— Start of Raw data —

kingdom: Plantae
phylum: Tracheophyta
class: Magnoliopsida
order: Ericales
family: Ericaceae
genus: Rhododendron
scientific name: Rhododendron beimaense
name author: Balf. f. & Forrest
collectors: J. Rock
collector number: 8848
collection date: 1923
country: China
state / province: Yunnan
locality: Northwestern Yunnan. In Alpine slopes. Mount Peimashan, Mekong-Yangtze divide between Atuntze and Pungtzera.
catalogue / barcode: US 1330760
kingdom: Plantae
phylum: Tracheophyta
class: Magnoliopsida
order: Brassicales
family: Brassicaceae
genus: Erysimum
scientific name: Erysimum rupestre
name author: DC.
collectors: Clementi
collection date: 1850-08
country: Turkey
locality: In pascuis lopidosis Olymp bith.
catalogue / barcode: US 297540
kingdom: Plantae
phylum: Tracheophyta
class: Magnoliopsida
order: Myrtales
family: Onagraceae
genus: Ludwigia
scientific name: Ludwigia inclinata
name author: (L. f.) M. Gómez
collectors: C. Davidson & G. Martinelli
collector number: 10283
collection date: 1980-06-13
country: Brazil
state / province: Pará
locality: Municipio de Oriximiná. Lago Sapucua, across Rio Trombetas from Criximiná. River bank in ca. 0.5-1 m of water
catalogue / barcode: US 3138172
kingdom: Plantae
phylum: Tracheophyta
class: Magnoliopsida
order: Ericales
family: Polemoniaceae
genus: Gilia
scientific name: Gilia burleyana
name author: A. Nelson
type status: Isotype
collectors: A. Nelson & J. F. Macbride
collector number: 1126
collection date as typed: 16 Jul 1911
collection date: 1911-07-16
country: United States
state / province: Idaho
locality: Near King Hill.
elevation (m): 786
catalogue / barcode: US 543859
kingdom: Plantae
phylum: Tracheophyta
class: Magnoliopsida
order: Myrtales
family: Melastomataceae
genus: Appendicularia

— End of Raw data —

What the exercise asks: Please render every line of the records above as a single numbered list, leaving out any blank lines.

Result below:
1. kingdom: Plantae
2. phylum: Tracheophyta
3. class: Magnoliopsida
4. order: Ericales
5. family: Ericaceae
6. genus: Rhododendron
7. scientific name: Rhododendron beimaense
8. name author: Balf. f. & Forrest
9. collectors: J. Rock
10. collector number: 8848
11. collection date: 1923
12. country: China
13. state / province: Yunnan
14. locality: Northwestern Yunnan. In Alpine slopes. Mount Peimashan, Mekong-Yangtze divide between Atuntze and Pungtzera.
15. catalogue / barcode: US 1330760
16. kingdom: Plantae
17. phylum: Tracheophyta
18. class: Magnoliopsida
19. order: Brassicales
20. family: Brassicaceae
21. genus: Erysimum
22. scientific name: Erysimum rupestre
23. name author: DC.
24. collectors: Clementi
25. collection date: 1850-08
26. country: Turkey
27. locality: In pascuis lopidosis Olymp bith.
28. catalogue / barcode: US 297540
29. kingdom: Plantae
30. phylum: Tracheophyta
31. class: Magnoliopsida
32. order: Myrtales
33. family: Onagraceae
34. genus: Ludwigia
35. scientific name: Ludwigia inclinata
36. name author: (L. f.) M. Gómez
37. collectors: C. Davidson & G. Martinelli
38. collector number: 10283
39. collection date: 1980-06-13
40. country: Brazil
41. state / province: Pará
42. locality: Municipio de Oriximiná. Lago Sapucua, across Rio Trombetas from Criximiná. River bank in ca. 0.5-1 m of water
43. catalogue / barcode: US 3138172
44. kingdom: Plantae
45. phylum: Tracheophyta
46. class: Magnoliopsida
47. order: Ericales
48. family: Polemoniaceae
49. genus: Gilia
50. scientific name: Gilia burleyana
51. name author: A. Nelson
52. type status: Isotype
53. collectors: A. Nelson & J. F. Macbride
54. collector number: 1126
55. collection date as typed: 16 Jul 1911
56. collection date: 1911-07-16
57. country: United States
58. state / province: Idaho
59. locality: Near King Hill.
60. elevation (m): 786
61. catalogue / barcode: US 543859
62. kingdom: Plantae
63. phylum: Tracheophyta
64. class: Magnoliopsida
65. order: Myrtales
66. family: Melastomataceae
67. genus: Appendicularia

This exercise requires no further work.